Jefferson Airplane, who opened for the Stones were like test lions thrown to the wolves. Their co-lead singer is knocked out by one of the Angels. Paul Kanter jokes to the bikers: “I’d like to thank you for that”. Santana as well as Crosby, Stills & Nash play (not shown) and the Grateful Dead wisely opt out, sensing the brewing trouble that has already begun erupting. This is all before the main act comes on. Initially as Jagger and the guys leave their caravan, they have no idea what awaits them – but it doesn’t take long to get them up to speed. After they open with ‘Jumpin’ Jack Flash’, they begin ‘Sympathy for the Devil’ when violence breaks out between fans and the Angels, who mercilessly solve their problems with bludgeonings. The irony of the song subject isn’t lost on Mick. ”Whenever we play that song, something funny always happens” he muses. To be fair, the volatility is not entirely the Hells Angels’ fault, especially when you see the chemical/alcohol-induced state of many of the other revellers. The song becomes increasingly ragged as fans circle (always a bad sign) around a spate of fighting. This happens roughly four times during the Stones’ set. More than once, Mick gives up singing to plead ineffectually with the fans: “Cool out. Why is anyone fighting?” while Richards, Watts and the others plug manfully on, underscoring his well-meant but impossible task. He is King Canute before the crashing waves of a tanked-up audience.

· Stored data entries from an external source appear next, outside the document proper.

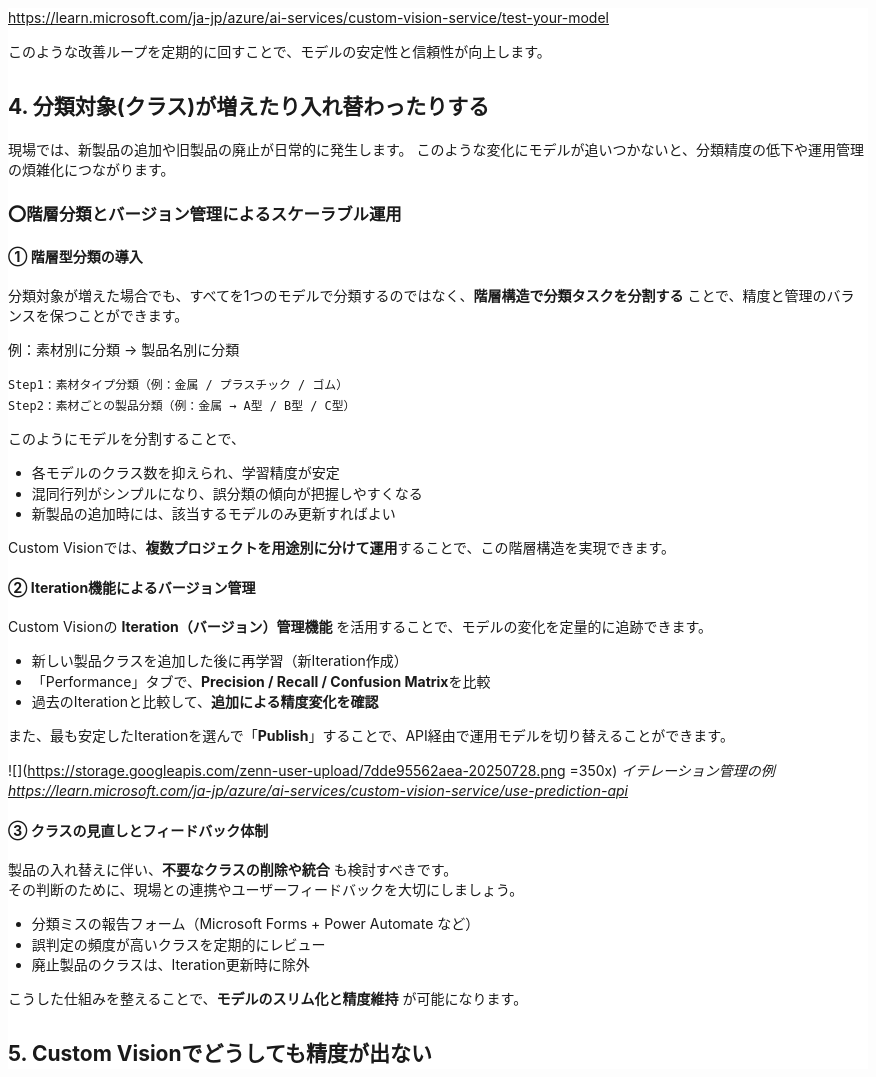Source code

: 
https://learn.microsoft.com/ja-jp/azure/ai-services/custom-vision-service/test-your-model      

このような改善ループを定期的に回すことで、モデルの安定性と信頼性が向上します。


## 4. 分類対象(クラス)が増えたり入れ替わったりする

現場では、新製品の追加や旧製品の廃止が日常的に発生します。
このような変化にモデルが追いつかないと、分類精度の低下や運用管理の煩雑化につながります。

### ⭕️階層分類とバージョン管理によるスケーラブル運用

#### ① 階層型分類の導入

分類対象が増えた場合でも、すべてを1つのモデルで分類するのではなく、**階層構造で分類タスクを分割する** ことで、精度と管理のバランスを保つことができます。

例：素材別に分類 → 製品名別に分類
```text
Step1：素材タイプ分類（例：金属 / プラスチック / ゴム）
Step2：素材ごとの製品分類（例：金属 → A型 / B型 / C型）
```

このようにモデルを分割することで、
- 各モデルのクラス数を抑えられ、学習精度が安定
- 混同行列がシンプルになり、誤分類の傾向が把握しやすくなる
- 新製品の追加時には、該当するモデルのみ更新すればよい

Custom Visionでは、**複数プロジェクトを用途別に分けて運用**することで、この階層構造を実現できます。


#### ② Iteration機能によるバージョン管理

Custom Visionの **Iteration（バージョン）管理機能** を活用することで、モデルの変化を定量的に追跡できます。

- 新しい製品クラスを追加した後に再学習（新Iteration作成）
- 「Performance」タブで、**Precision / Recall / Confusion Matrix**を比較
- 過去のIterationと比較して、**追加による精度変化を確認**

また、最も安定したIterationを選んで「**Publish**」することで、API経由で運用モデルを切り替えることができます。

![](https://storage.googleapis.com/zenn-user-upload/7dde95562aea-20250728.png =350x)
*イテレーション管理の例 https://learn.microsoft.com/ja-jp/azure/ai-services/custom-vision-service/use-prediction-api*

#### ③ クラスの見直しとフィードバック体制

製品の入れ替えに伴い、**不要なクラスの削除や統合** も検討すべきです。  
その判断のために、現場との連携やユーザーフィードバックを大切にしましょう。

- 分類ミスの報告フォーム（Microsoft Forms + Power Automate など）
- 誤判定の頻度が高いクラスを定期的にレビュー
- 廃止製品のクラスは、Iteration更新時に除外

こうした仕組みを整えることで、**モデルのスリム化と精度維持** が可能になります。


## 5. Custom Visionでどうしても精度が出ない
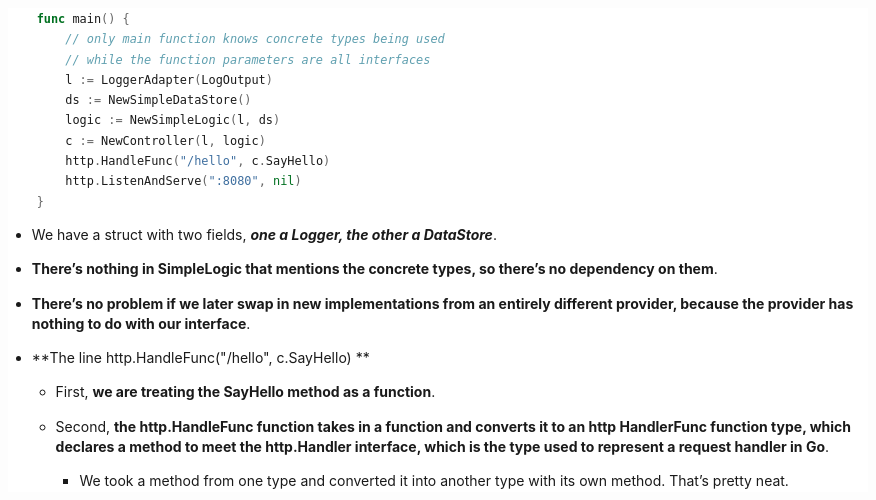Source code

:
 ```go
    func main() {
        // only main function knows concrete types being used 
        // while the function parameters are all interfaces
        l := LoggerAdapter(LogOutput)
        ds := NewSimpleDataStore()
        logic := NewSimpleLogic(l, ds)
        c := NewController(l, logic)
        http.HandleFunc("/hello", c.SayHello)
        http.ListenAndServe(":8080", nil)
    }

```

  - We have a struct with two fields, ***one a Logger, the other a DataStore***. 
  - **There’s nothing in SimpleLogic that mentions the concrete types, so there’s no dependency on them**. 
  - **There’s no problem if we later swap in new implementations from an entirely different provider, because the provider has nothing to do with our interface**.
  
  - **The line http.HandleFunc("/hello", c.SayHello) **
    
    - First, **we are treating the SayHello method as a function**.
    
    - Second, **the http.HandleFunc function takes in a function and converts it to an http HandlerFunc function type, which declares a method to meet the http.Handler interface, which is the type used to represent a request handler in Go**. 
  
      - We took a method from one type and converted it into another type with its own method. That’s pretty neat.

The most notorious moment of the show, pinpointed in detail by the documentary team, is the sickening murder of 18 year-old black youth Meredith Hunter. During another tragically ironic song title, ‘Under My Thumb’, after failing to scramble up onto the stage, he responds to a bouncer attack from the Angels by drawing a gun. In an incendiary environment like this, it was the worst and the last thing he could do. We witness him being stabbed by one of the gang members as he disappears from view. Just so that we’re sure of what we see so fleetingly, one of the Maysles brothers asks for a rewind and freezes the image to clearly show us and Jagger that Hunter is brandishing the fire-arm in the air and the knife of his killer is visible. Having never seen GIMME SHELTER before but hearing varying accounts of the inciting incidents, this was a shocking moment for me. Far from excusing his harrowing murder of course, it simply compounds how out-of-hand the evening had become. The Stones should be given credit for attempting to stay on stage as long as possible and ride out the unfolding concert’s carnage at some considerable potential threat to their own safety.
Mercifully, it’s not long before they head for the safe haven of the waiting chopper…
We then return to the editing studio where a sombre mood breaks up the session between the Maysles, Zwerin and the band. GIMME SHELTER ends with a freeze-frame of Jagger’s sober expression. There is nothing that can be said.

Altamont became a symbol of the end of the 60’s dream for many - as powerfully as the shocking Tate-La Bianca murders perpetrated by the Manson Family the same year.  GIMME SHELTER is a shattering experience, superb and compelling. It’s not so much a concert movie (each Stones’ song hopelessly collapses amongst the chaos), but more of a warning. Hopefully, lessons would be learned for the future about the dangerous folly of hastily-prepared re-stagings of mass public concerts.